Нет ничего удивительного, что при таком положении вещей эта забавная репетиция становится зловещей.
Полный перевод таинства тшед занял бы здесь слишком много места: он содержит длинные подготовительные заклинания; произнося их, священнодействующий "попирает ногами" все разновидности страстей человеческих и распинает свое себялюбие. Но главная часть обряда состоит в пиршестве. Вкратце всю программу его можно изобразить следующим образом:
Священнодействующий трубит в канглинг (труба, сделанная из человеческой бедренной кости), приглашая демонов на пир.
Он воображает ("воображать" - по-тибетски - доводить концентрацию мысли до объективизации субъективных представлений (образов). Такая концентрация мысли достигается в состоянии транса, когда воображаемые факты и местность полностью заслоняют реальные образы, воспринимаемые при нормальном состоянии сознания) божество женского пола, олицетворяющее его собственную волю. Его образ устремляется из головы его, через макушку, с саблей в руке. Одним быстрым взмахом оно отрубает ему голову. Затем, в то время как со всех сторон в ожидании лакомого угощения слетаются стаи вампиров, оно отсекает от тела руки и ноги, сдирает с туловища кожу и вспарывает живот. Из живота вываливаются внутренности, ручьями течет кровь, а омерзительные гости раздирают, грызут и смачно чавкают. Между тем священнодействующий монах сам натравливает их на добычу следующими ритуальными заклятиями: "На протяжении беспредельного ряда веков, в процессе повторяющихся существований я заимствовал у бесчисленных существ - за счет их благоденствия и их жизней - мою пищу, мою одежду и всевозможные блага, чтобы содержать мое тело в добром здравии, в радости и защищать его от смерти.
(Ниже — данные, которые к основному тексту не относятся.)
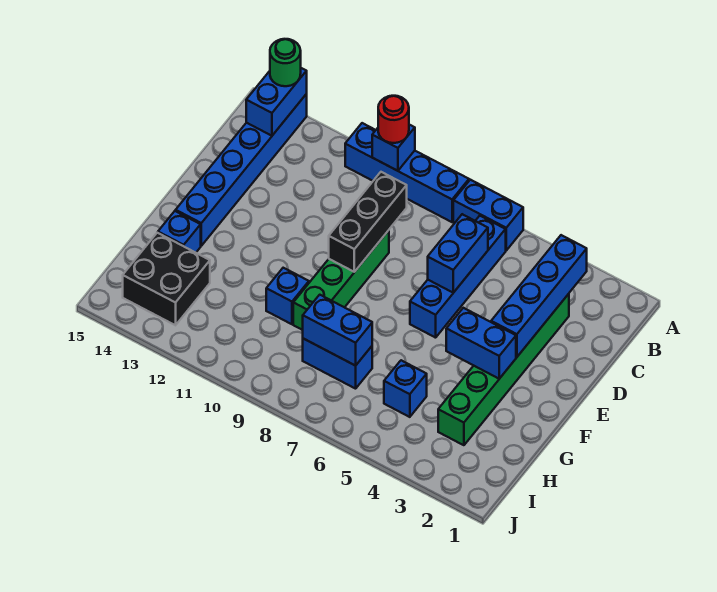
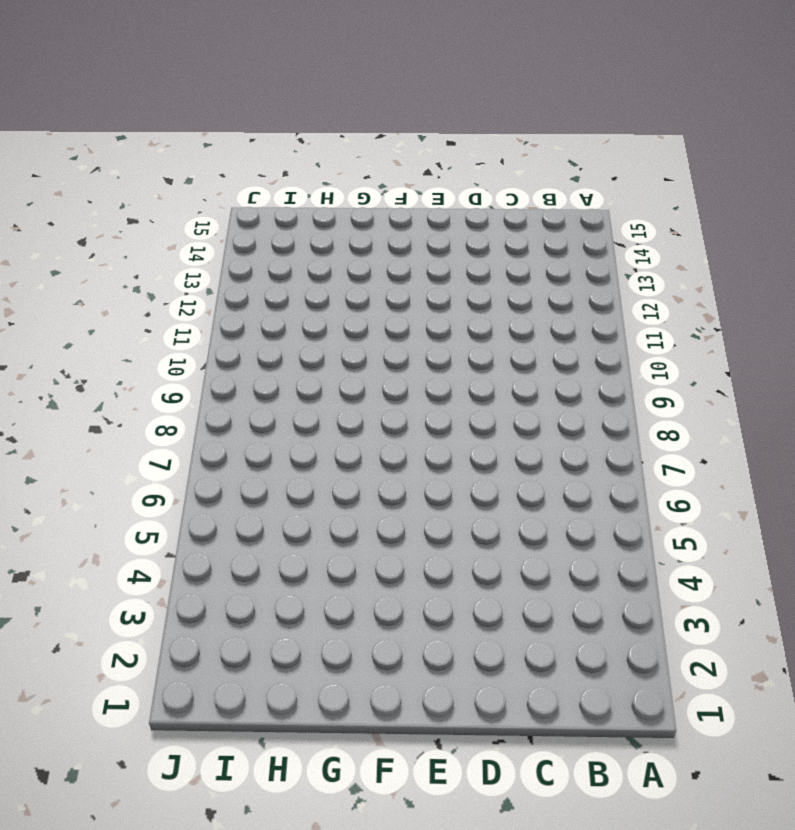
none -> blue brick A6:A7 level 1
none -> blue brick A8:A11 level 1
none -> blue brick A14:F14 level 1

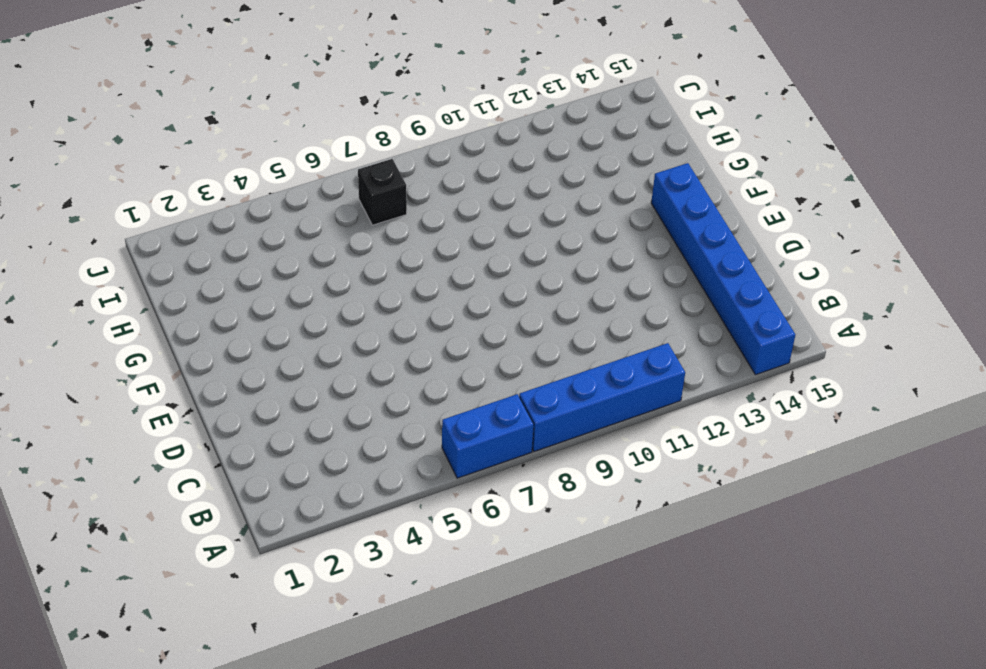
black brick I7 level 1 -> none
none -> blue brick B6:E6 level 1
none -> green brick C3:H3 level 1
none -> green brick D9:G9 level 1

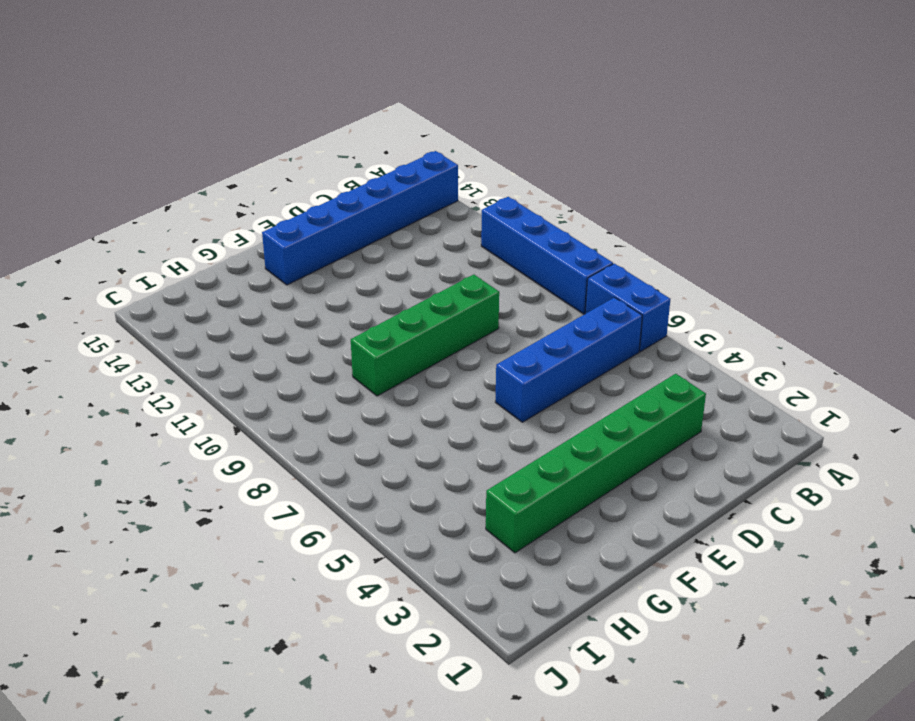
none -> blue brick G10 level 1
none -> blue brick G14 level 1
none -> blue brick H5 level 1

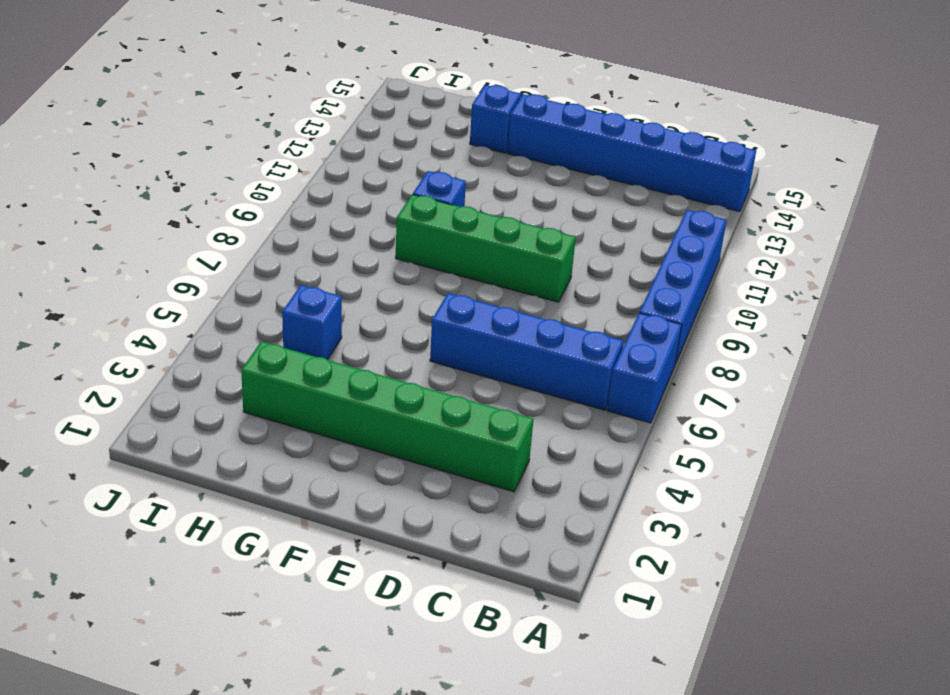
none -> blue brick H7:H8 level 1
none -> black brick H13:I14 level 1
none -> blue brick A10 level 2

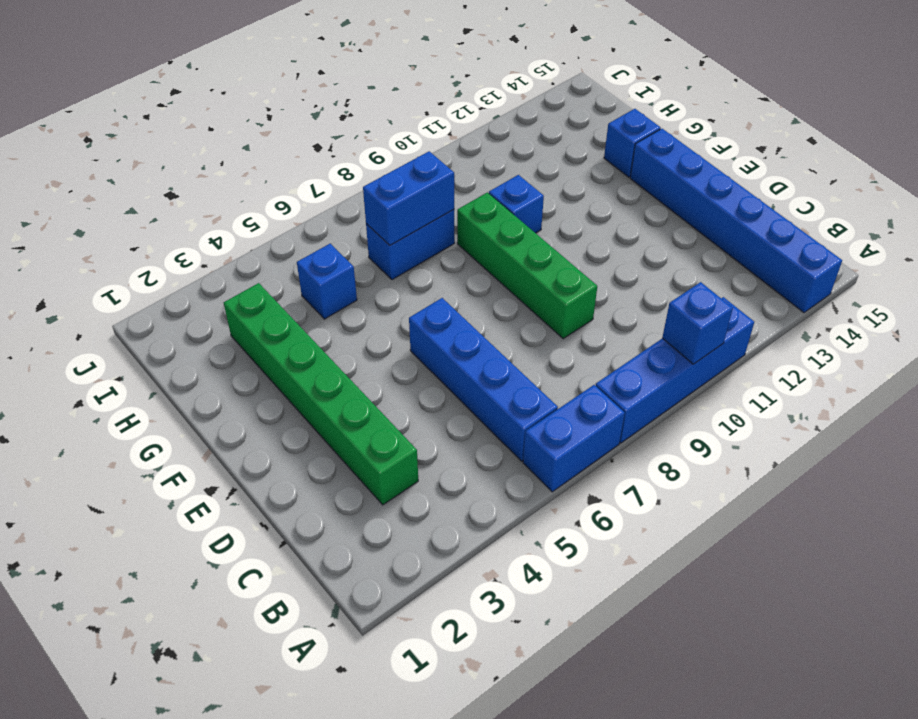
none -> black brick H13:I14 level 1
none -> blue brick A14:B14 level 2
none -> blue brick B3:E3 level 2

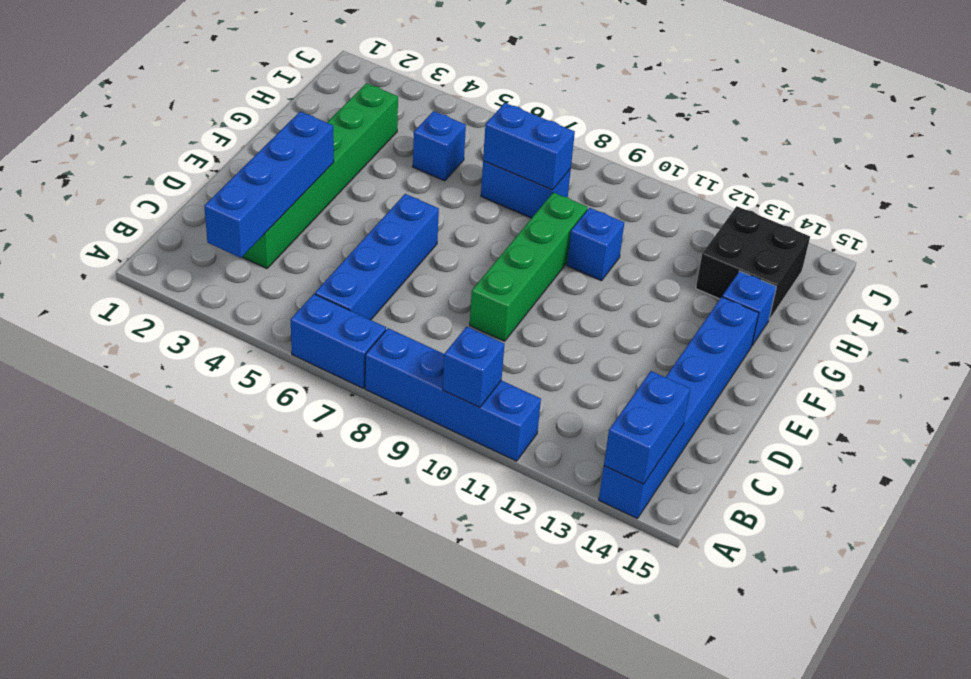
none -> blue brick C6:D6 level 2
none -> black brick C9:E9 level 2
none -> blue brick F3:F4 level 2

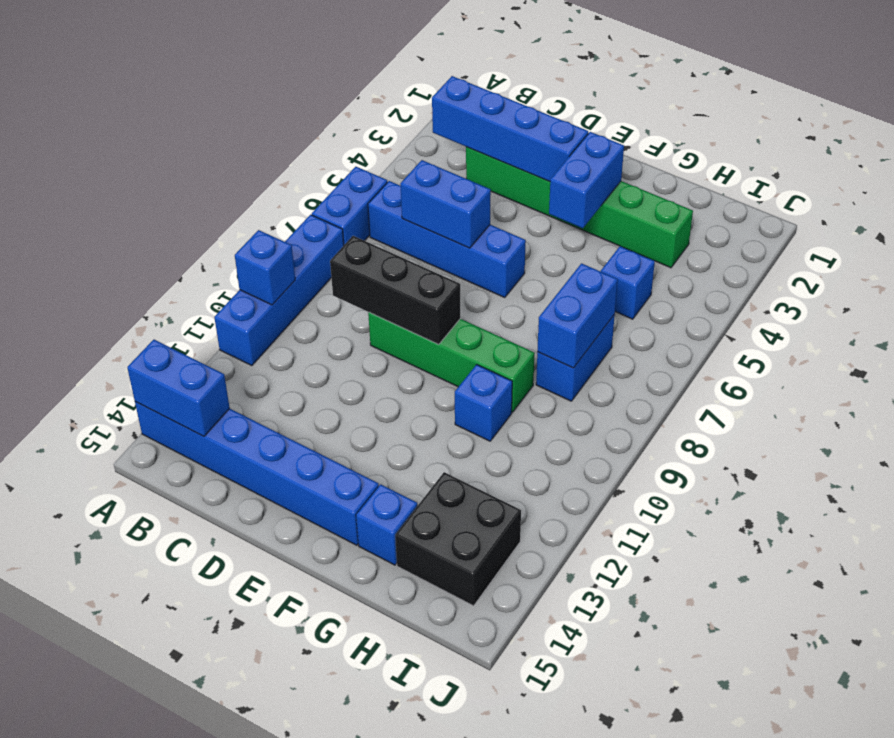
none -> red round brick A10 level 3
none -> green round brick A14 level 3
Нынче я плачу долги, предлагая на истребление им свое тело, которое я так любил, холил и лелеял.
Я отдаю свою плоть алчущим, кровь жаждущим, свою кожу тем, кто наг, кости свои на костер для тех, кто страдает от холода.
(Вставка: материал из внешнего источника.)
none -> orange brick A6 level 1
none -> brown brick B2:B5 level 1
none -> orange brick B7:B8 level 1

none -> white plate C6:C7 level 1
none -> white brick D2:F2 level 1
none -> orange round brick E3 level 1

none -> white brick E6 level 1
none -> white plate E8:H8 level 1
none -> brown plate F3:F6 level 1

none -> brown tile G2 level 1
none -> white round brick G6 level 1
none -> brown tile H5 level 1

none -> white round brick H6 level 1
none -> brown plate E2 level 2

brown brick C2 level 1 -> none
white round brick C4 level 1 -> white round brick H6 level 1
Я отдаю свое счастье несчастным, мое дыхание жизни умирающим.
Бесчестье да падет на мою голову, если я устрашусь принести эту жертву. Позор всем, кто не осмелится принять ее…"
Это действие трагедии именуется "красное пиршество". За ним следует "черное пиршество". Мистическое значение последнего открывается только ученикам, удостоенным высшей степени посвящения.
Видение дьявольского красного шабаша рассеивается, хохот и визг упырей замолкает. Мрачную оргию сменяет полное одиночество. Глубокое молчание и непроглядная тьма окутывают подвижника. Состояние дикого возбуждения постепенно стихает.
Теперь монах должен представить себе, будто от него осталась маленькая кучка обуглившихся останков, плавающая на поверхности озера черной грязи - грязи от нечистых помыслов и дурных дел, - запятнавшей его духовную сущность на протяжении неисчислимого ряда существований, начало которых затеряно во тьме времени.
Он должен понять: идея жертвы, только что ввергнувшая его в состояние неистовой экзальтации, не что иное, как иллюзия, порожденная ни на чем не основанной слепой гордостью. На самом деле ему нечего дать, потому что он есть НИЧТО.
Безмолвное отречение подвижника от тщеславного опьянения, вызванного идеей жертвы, заключает обряд.
Некоторые ламы специально путешествуют с целью совершать таинство тшед на берегу 108 озер, на 108 местах захоронений, в 108 лесах и т. д. Они посвящают этому ритуалу годы, странствуя не только по Тибету, но и по Непалу, заходя в Индию и Китай.
Другие ламы для ежедневного совершения обряда тшед просто на более или менее длительное время удаляются в пустыню и каждый день переходят с места на место. Паломник решает, где ему остановиться, при помощи метания камня из пращи. Прежде чем начать вращать веревку, он несколько раз кружится на месте с закрытыми глазами, чтобы потерять ориентацию. Только в тот момент, когда камень отрывается от пращи, он открывает глаза и смотрит, куда упадет камень.
Некоторые пользуются пращой, определяя, в какую сторону им следует идти. Например, бросив камень на восходе солнца, они целый день бредут в указанном направлении насколько это возможно в гористой местности. Паломник остановится только с наступлением темноты и, куда бы он ни пришел, он будет здесь ночью совершать обряд тшед.
Эта мистерия обладает очарованием, непонятным для читающих краткое и сухое ее описание, не зная породившей ее среды.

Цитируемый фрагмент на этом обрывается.